Records from a collection>

___

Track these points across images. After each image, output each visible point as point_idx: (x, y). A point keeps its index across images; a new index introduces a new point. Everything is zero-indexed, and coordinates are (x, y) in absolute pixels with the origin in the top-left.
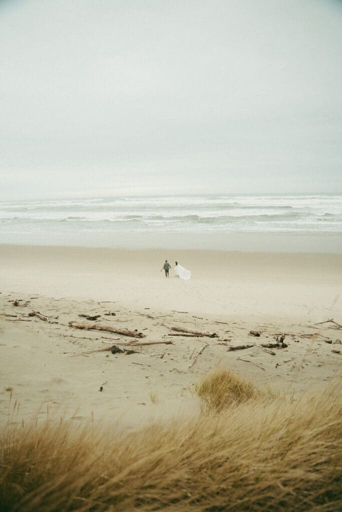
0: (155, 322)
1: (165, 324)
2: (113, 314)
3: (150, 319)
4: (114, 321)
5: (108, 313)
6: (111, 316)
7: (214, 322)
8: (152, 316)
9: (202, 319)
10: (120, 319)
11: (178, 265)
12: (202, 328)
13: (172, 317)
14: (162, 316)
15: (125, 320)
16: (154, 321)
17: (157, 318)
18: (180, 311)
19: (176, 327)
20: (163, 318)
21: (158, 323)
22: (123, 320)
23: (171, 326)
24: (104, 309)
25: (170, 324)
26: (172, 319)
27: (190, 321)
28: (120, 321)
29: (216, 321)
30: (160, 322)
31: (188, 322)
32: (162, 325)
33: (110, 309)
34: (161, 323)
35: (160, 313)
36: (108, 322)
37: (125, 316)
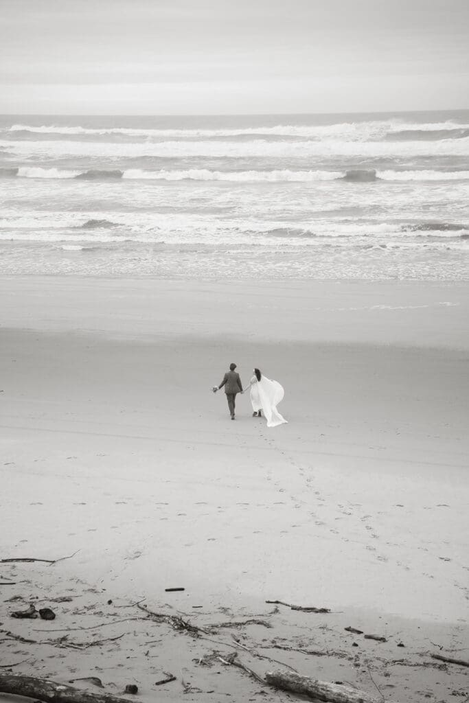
0: (203, 647)
1: (244, 659)
2: (47, 615)
3: (185, 638)
4: (50, 642)
5: (25, 608)
6: (39, 623)
7: (429, 660)
8: (193, 623)
9: (383, 640)
10: (71, 635)
11: (263, 377)
12: (384, 681)
13: (268, 626)
14: (229, 625)
15: (92, 640)
16: (199, 641)
17: (212, 630)
18: (298, 604)
19: (283, 671)
20: (234, 631)
21: (216, 654)
22: (81, 637)
23: (265, 669)
24: (9, 592)
25: (261, 658)
26: (269, 634)
27: (337, 646)
28: (72, 645)
29: (437, 651)
30: (220, 648)
31: (327, 654)
32: (232, 663)
33: (37, 592)
34: (227, 651)
35: (225, 610)
36: (26, 647)
37: (90, 620)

___

WORK INSTRUCTION> Copy out the lines above word for word, omitting the pictures.

EXERCISE RESPONSE>
Track these points across images. After each image, output each visible point as point_idx: (x, y). A point keeps its index across images; a new index introduces a new point. Everything is zero-indexed, and coordinates are (x, y) in absolute pixels with the origin in the top-left.
0: (155, 322)
1: (165, 324)
2: (113, 314)
3: (150, 319)
4: (114, 321)
5: (108, 313)
6: (111, 316)
7: (214, 322)
8: (152, 316)
9: (202, 319)
10: (120, 319)
11: (178, 265)
12: (202, 328)
13: (172, 317)
14: (162, 316)
15: (125, 320)
16: (154, 321)
17: (157, 318)
18: (180, 311)
19: (176, 327)
20: (163, 318)
21: (158, 323)
22: (123, 320)
23: (171, 326)
24: (104, 309)
25: (170, 324)
26: (172, 319)
27: (190, 321)
28: (120, 321)
29: (216, 321)
30: (160, 322)
31: (188, 322)
32: (162, 325)
33: (110, 309)
34: (161, 323)
35: (160, 313)
36: (108, 322)
37: (125, 316)
0: (203, 647)
1: (244, 659)
2: (47, 615)
3: (185, 638)
4: (50, 642)
5: (25, 608)
6: (39, 623)
7: (429, 660)
8: (193, 623)
9: (383, 640)
10: (71, 635)
11: (263, 377)
12: (384, 681)
13: (268, 626)
14: (229, 625)
15: (92, 640)
16: (199, 641)
17: (212, 630)
18: (298, 604)
19: (283, 671)
20: (234, 631)
21: (216, 654)
22: (81, 637)
23: (265, 669)
24: (9, 592)
25: (261, 658)
26: (269, 634)
27: (337, 646)
28: (72, 645)
29: (437, 651)
30: (220, 648)
31: (327, 654)
32: (232, 663)
33: (37, 592)
34: (227, 651)
35: (225, 610)
36: (26, 647)
37: (90, 620)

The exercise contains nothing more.